Six things to know about creating a will

On Behalf of | Mar 14, 2019 | Trusts And Wills

Wills are the most widely recognized estate planning documents. Most people have at least some idea of what a will does. Simply put, a will is a legal document that allows you to pass on assets to your heirs.

However, you probably do not know all the specifics of creating a will. When it comes to your estate, what you do not know can hurt you, or at least hurt your ability to pass your assets on to beneficiaries. Below are six things you may not know about creating a will.

What can you include in a will?

When you create a will, you name an executor. An executor is a person who will manage your estate, and see that all your assets are distributed as you have outlined. Some assets you can include in a will are your home, vacation property, vehicles, art, furniture, money and other goods.

If you have minor children, you can also name a guardian for your children in your will.

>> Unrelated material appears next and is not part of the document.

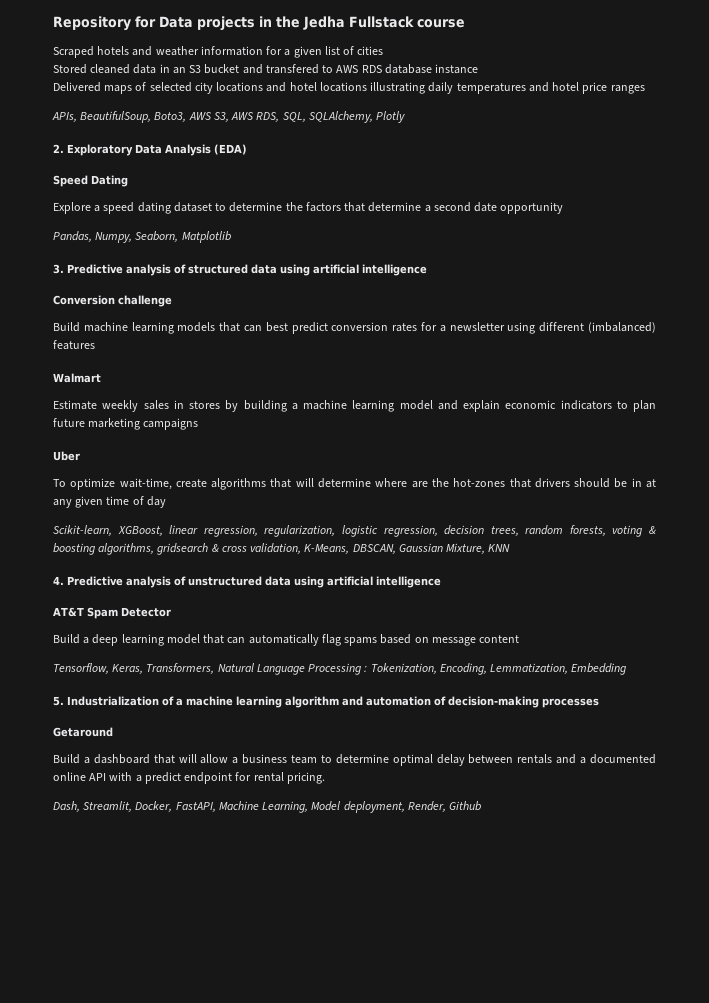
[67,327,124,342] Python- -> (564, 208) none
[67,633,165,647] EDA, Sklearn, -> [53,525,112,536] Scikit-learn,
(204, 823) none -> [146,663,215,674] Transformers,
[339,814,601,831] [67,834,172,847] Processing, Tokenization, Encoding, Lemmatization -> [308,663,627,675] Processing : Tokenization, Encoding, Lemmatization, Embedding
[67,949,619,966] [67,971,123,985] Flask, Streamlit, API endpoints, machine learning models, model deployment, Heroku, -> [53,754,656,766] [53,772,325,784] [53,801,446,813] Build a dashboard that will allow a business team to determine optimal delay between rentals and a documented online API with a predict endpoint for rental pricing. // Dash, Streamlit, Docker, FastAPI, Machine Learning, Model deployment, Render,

A guardian will raise your children if something happens to you and your spouse. If you do not name a guardian, the court will likely appoint your next of kin as guardian. This may or may not who you want raising your children.

What assets cannot be included in a will?

Certain assets cannot be included in a will. Retirement plans like an IRA or 401k cannot be included. You name beneficiaries when you create these accounts, and a will cannot override those designations.

You cannot include life insurance policies with a named beneficiary. Again, the beneficiary receives these proceeds, and a will cannot supersede this designation. You may also have bank accounts set up as payable-on-death accounts. These proceeds will go to the person you designated. If you own a home with another person, known as joint tenancy, that property will go to the surviving owner when you pass.

What happens if you do not have a will?

If you have no estate planning documents like a will in place, your estate is intestate. The probate court will appoint an administrator who will distribute your assets based on Florida’s laws. This generally means your assets will pass to your next of kin. However, you have no say in how your estate is distributed, and your family may wind up fighting over your property.

Can my spouse and I share a will?

Estate planners usually recommend you and your spouse have separate wills. It is very unlikely you will pass away at the same time. You likely also have property held in your individual names, so with separate wills, you can ensure this property passes to your spouse or other family as you see fit. If you have children from a previous relationship, this also allows you to make specific allocations for them.

Where should you keep a will?

You want to put your will in a safe place, but you also want your family to know where it is. A safe deposit box may not be the best answer because your family might have to get a court order to access it. A fireproof safe might be a good idea. You could also ask your attorney to keep a copy of your will.

Can you use a will you created in another state?

You may have a will you created before you moved to Florida. While that is better than no will, your previous will may not comply with Florida law. That could lead to legal issues that may need to be settled before your loved ones can receive their inheritance. You should consider having a Florida attorney review your previous will to make sure it is compliant with the state’s laws.

A will can be a straightforward legal document. However, it is important you understand what can and cannot be included in it, as well as the importance of keeping it safe and having a separate will from your spouse.